First, an excellent sum up of Pope Vigilius' case (antipapal claim being: he made two infallible statements contradicting). Unfortunately, he ends up attacking Biblical inerrancy too.
Does This One Pope Discredit the Papacy? w/ Erick Ybarra
31st March 2022 | Pints With Aquinas
https://www.youtube.com/watch?v=97b-HbHK-O4
My comments:
9:42 "two Isaiah, five writers of the Pentateuch" ...
According to modern (very flawed) scholarship.
On the topic of the Pentateuch, it holds up in Biblical history. Not identic, but akin to and included in dogma.
10:04 Let's distinguish "infallibility" and "inerrancy".
The Bible is inerrant, but it could lead someone unwary astray, or rather allow someone to twist his understanding of it astray. It's basically for bishops or theologians rather than normal lay men. But the original and at least somewhere preserved version of the text cannot be factually wrong (either dogma or small fact).
The Church is infallible. It could be wrong (in much, but not all of Tradition, as in Fathers) on a fact, as long as the fact did not affect dogma.
Example : nearly all Fathers after St. Irenaeus (the exceptions being some of his contemporaries and only maybe a Gallican martyrology) identify the Beloved Disciple with one son of Zebedee, one of the twelve. As soon as he was an "apostle" in any sense, it still upholds revelation being completed before the death of the last apostle. If he was a Cohen and one of the 72, that's fine, even if most Church men since St. Irenaeus were factually wrong : because they were not doctrinally wrong.
It's like Aristotle's strongest argument for earth being round is sound as an argument even if wrong as a fact : Magellan providing what "Ganges = Gibraltar" lacked.

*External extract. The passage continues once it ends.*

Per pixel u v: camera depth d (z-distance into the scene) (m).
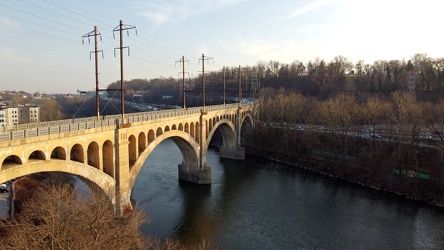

What matters is, a Gospel written AD 100 and a Revelation received AD 90 on Patmos were received and written with the competence of one who had known Jesus and the Blessed Virgin - and this is correct even on the thesis of Fr. Jean Colson. So, the Church is infallible, but not factually inerrant. However, if all Church fathers, including Papias and Asia Minor ones, remaining there (unlike St. Irenaeus, who left Asia Minor at 16), had said or shown agreement that the Beloved Disciple were the Son of Zebedee, then probably Church infallibility would have provided inerrancy on the case, even if the Church in principle does not have inerrancy.
But the Bible actually having inerrancy is part of Church teaching over the centuries, and "Deutero-Isaiah" and "Yahwist-Elohist +" is not. Unlike the Cohen John as one of 72, this is not compatible with the sources' claims about the authorships.
Other comments:
- I
- Luke DeMarco
- All cards on the table, I’m a Protestant (who, by the way, also happens to be a fan of Pints with Aquinas). To me, conversations like this actually STRENGTHEN the Roman Catholic side of the conversation. I love when each side of Christendom is vulnerable with their shady parts of their history. When we compare our tradition’s strengths with the other side’s weaknesses, we get nowhere in the conversation and the Truth gets convoluted. When Catholics acknowledge the fuzzy parts of RCC history, yet still rationally hold to Catholicism with a good conscience, it shows strength and honesty on their side. It’s awesome to see men like Matt Fradd and Erick Ybarra who can hold to honesty in the midst of complexity, and I’m always grateful to learn from men like these who pull me out of my theological echo chamber. Thanks for your channel, and God bless!
- II
- Gerald
- Matt you should check out the interesting story of Pope Stephen VI and the Cadaver Synod. It’s a WILD story
- Hans-Georg Lundahl
- And it proves, sedevacantism can be true at times.
I think it was Stephen VI who claimed the see of Peter had been vacant in the day of Formosus.
Whether he was right or wrong on Formosus matters less than the fact that he held it compatible with his Catholic doctrine that the previous "apparent" Pope (apparent from facts like recognition, coronation etc, not on all counts) was in fact no Pope.
Confer some Vatican II:ers who now compare Sedevacantism in all forms to heresy (I think I heard Fr Pine going on that theme).
- III
- PloopPloop
- Count on a Catholic to discredit scriptural inerrancy while arguing for papal infallibility and supremacy. What a joke. Who do you worship? Christ or his disciples ?
- Hans-Georg Lundahl
- Erick Ybarra is a Vatican II:er and therefore, while hoping to be a Catholic wrong about actually being one.
Real Catholics do not discredit or attack Biblical inerrancy. They claim it both for and through Papal infallibility.